Is ‘social science’ actually science?
On the one hand, social scientists use scientific methods. On the other, there is a great deal in the social sciences (e.g. economics, psychology and sociology) that is not experimentally testable or falsifiable. The theories in those disciplines are not philosophically equivalent to, say, the theory of gravity or the theory of natural selection. If they were, then they’d be part of science tout court, not social science. Indeed, one could argue that there are aspects of our humanity that are too human for anything but the humanities to make sense of (and thank God for it).
Who can rescue the dismal science?
There are some social sciences that shade into the life sciences – a lot of psychology and anthropology, for instance. But even where there is no overlap, the extent to which social sciences rely on quantitative data merits a distinction from the humanities too.
Though careful measurement and statistical analysis can’t always be used to arrive at falsifiable theories in the proper scientific sense, quantitative methods can still deepen our understanding of a phenomenon. After all, that’s how biology, chemistry and physics got their start before they became fully-fledged sciences.
And yet numbers can be dangerous. They can confer an impression of objectivity where one isn’t warranted. Indeed, there’s no better way of convincing others (and yourself) of your own B.S.1 than by expressing it in mathematical form.
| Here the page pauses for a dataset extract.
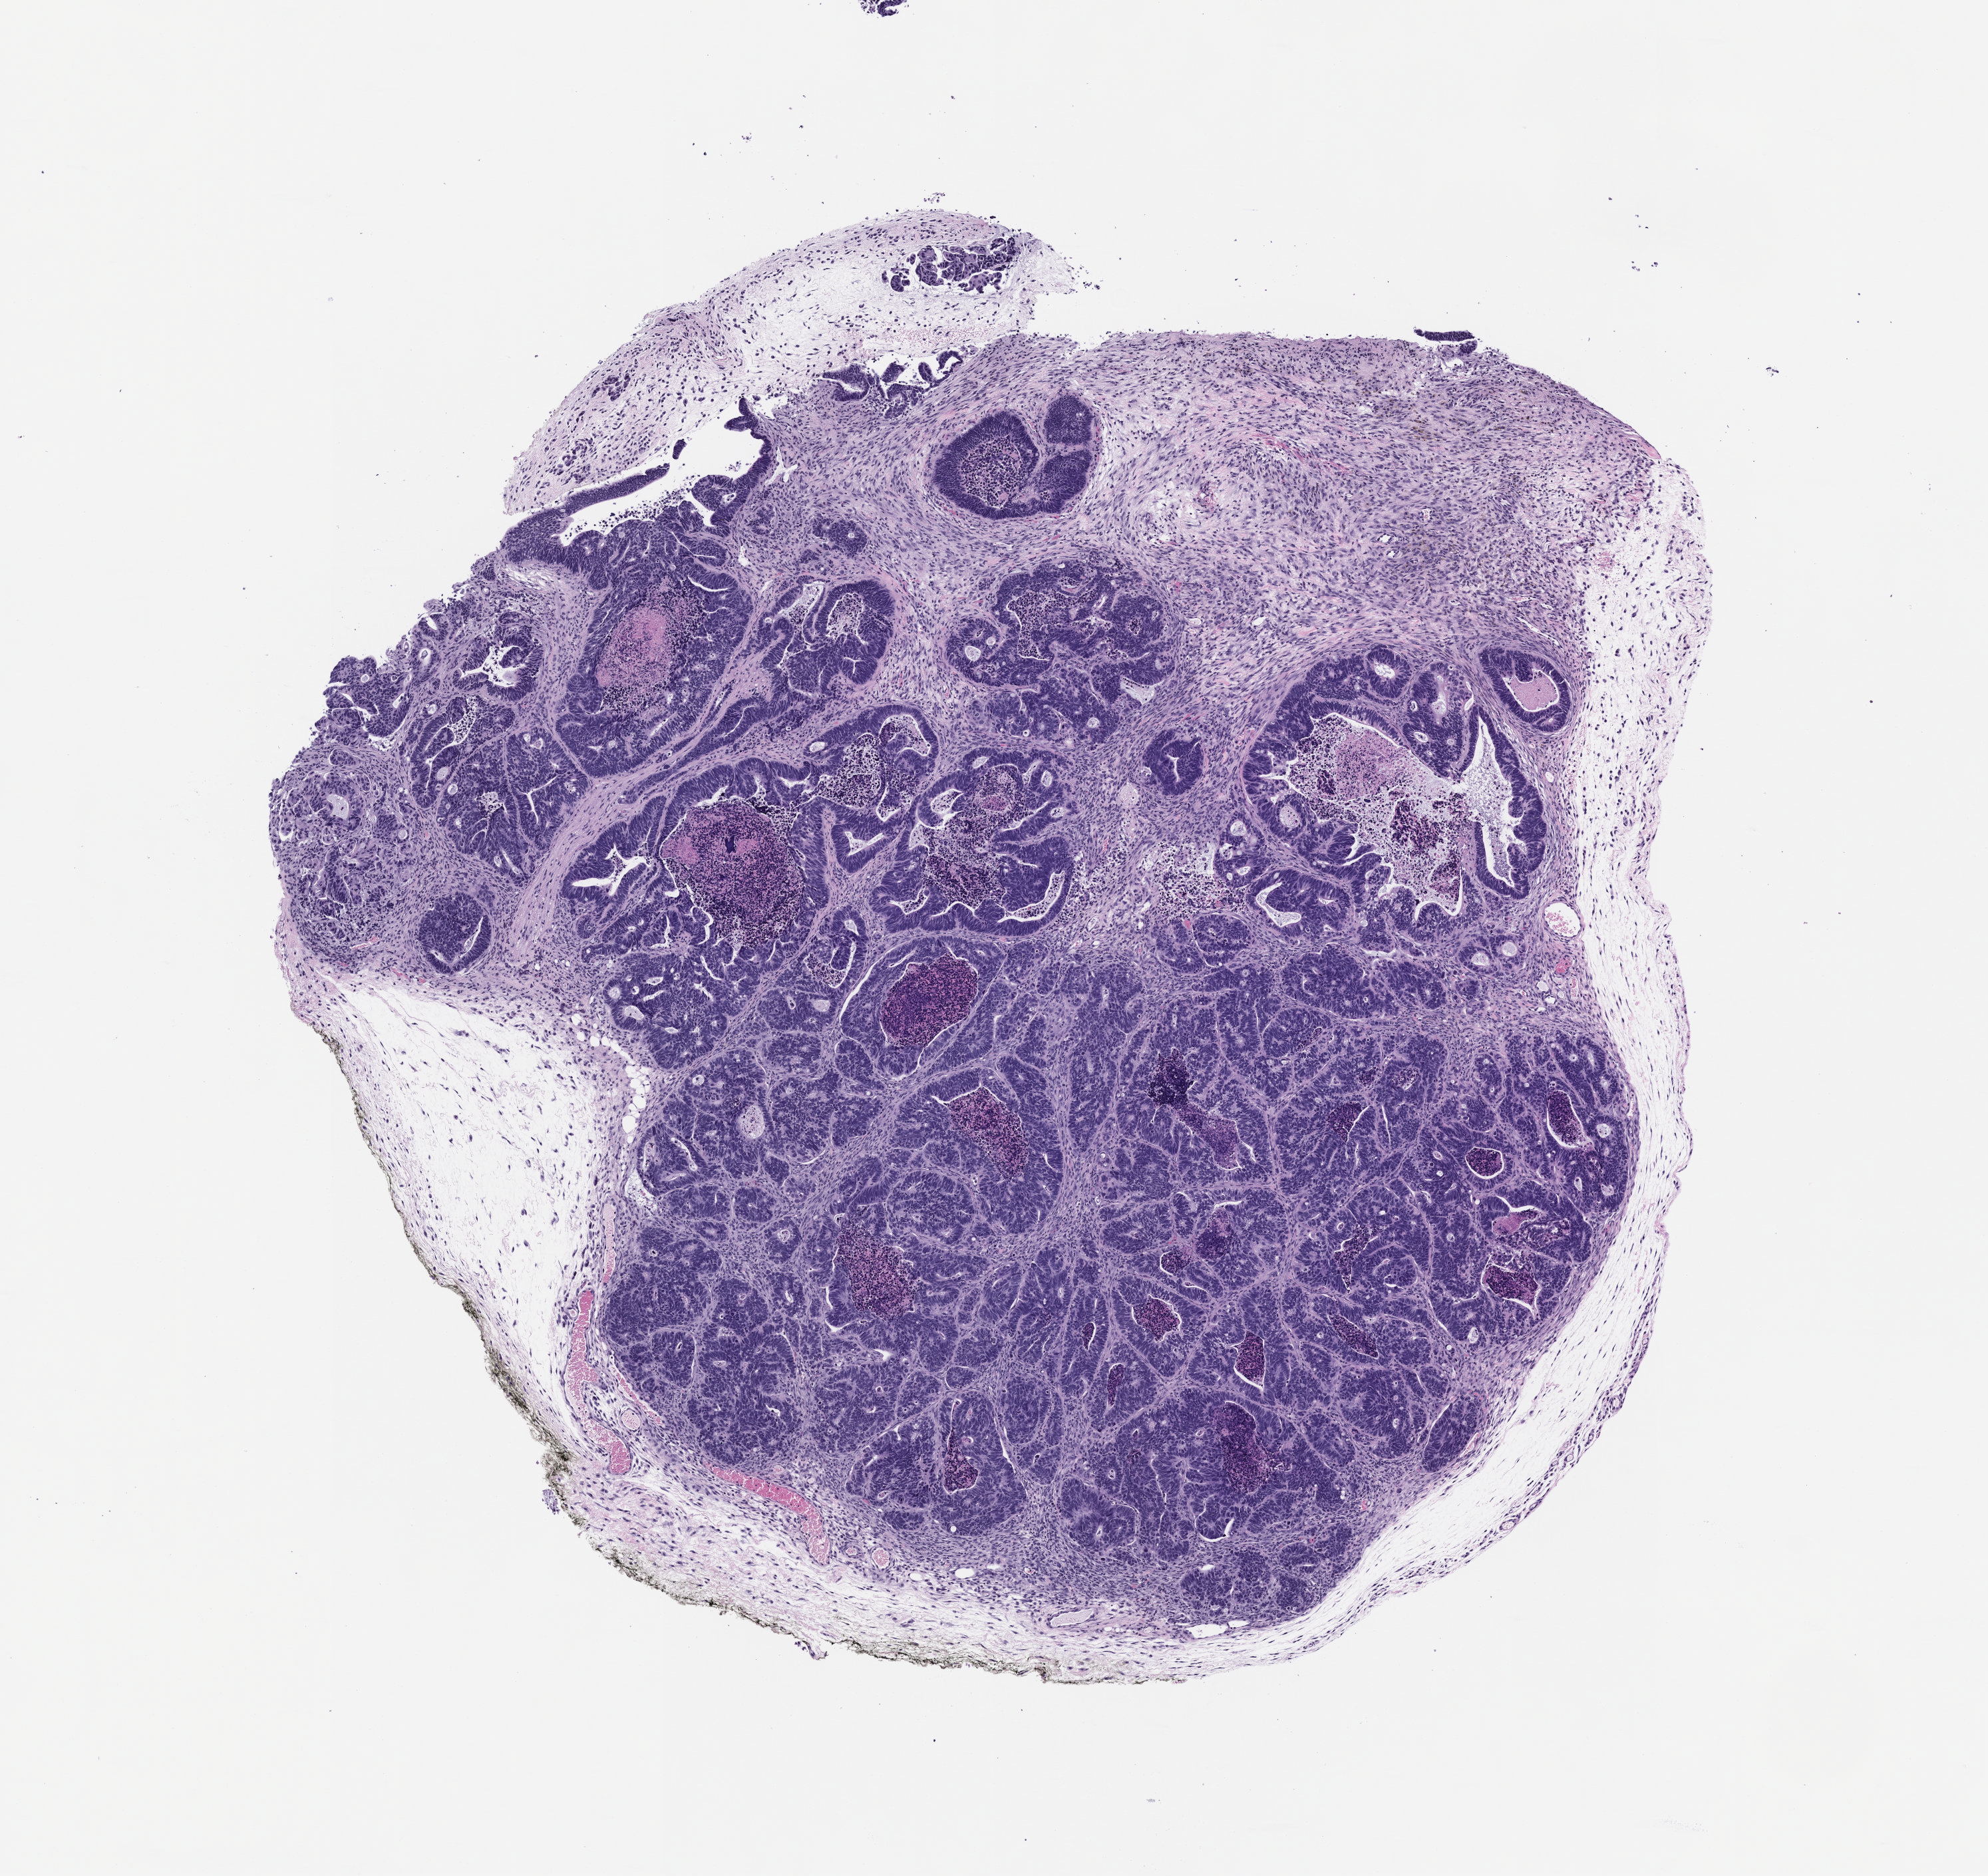
Hematoxylin and eosin (H&E) whole-slide image of a patient-derived xenograft (PDX) tumor grown in a mouse, passage 0 — a low-resolution overview of the entire scanned area, about 6.0 x 5.7 mm; formalin-fixed paraffin-embedded section; originating tumor site category: colon.
Originating patient diagnosis: Colon Adenocarcinoma.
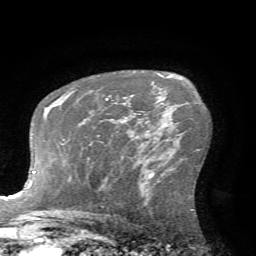
Breast MRI (dynamic contrast-enhanced), one axial slice; slice 45 of 72 in the series (ordered by position); cropped to one breast; dynamic contrast-enhanced series, time point 2 of 7 at this slice position (early post-contrast); 1.5 T; TE 4.2 ms, TR 8.7 ms; 2.2 mm slice thickness; 256 × 256 image matrix, field of view 180 × 180 mm. Female patient.
Outlined on this slice (semi-automatically segmented with operator editing):
- enhancing-tissue mask used for the functional tumour volume (all voxels passing the contrast-enhancement thresholds inside the analysis volume; usually the tumour): bounding box (x1, y1, x2, y2) in pixels: (105, 98, 133, 113)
This is especially true of one social science in particular – economics. Writing for Foreign Policy about the state of the discipline today, Fareed Zakaria begins by noting its elevated status:
“It has become first among equals in the social sciences and has dominated most policy agendas as well. Economists have been much sought after by businesses, governments, and society at large, their insights seen as useful in every sphere of life… At the root of all this influence is the notion that economics provides the most powerful lens through which to understand the modern world.”
Many leading businesses and political organisations not only employ economists, but also a ‘chief economist’. Rather fewer employ a chief psychologist, let alone a chief sociologist.
However, Zakaria says that the economists’ “hegemony is now over”.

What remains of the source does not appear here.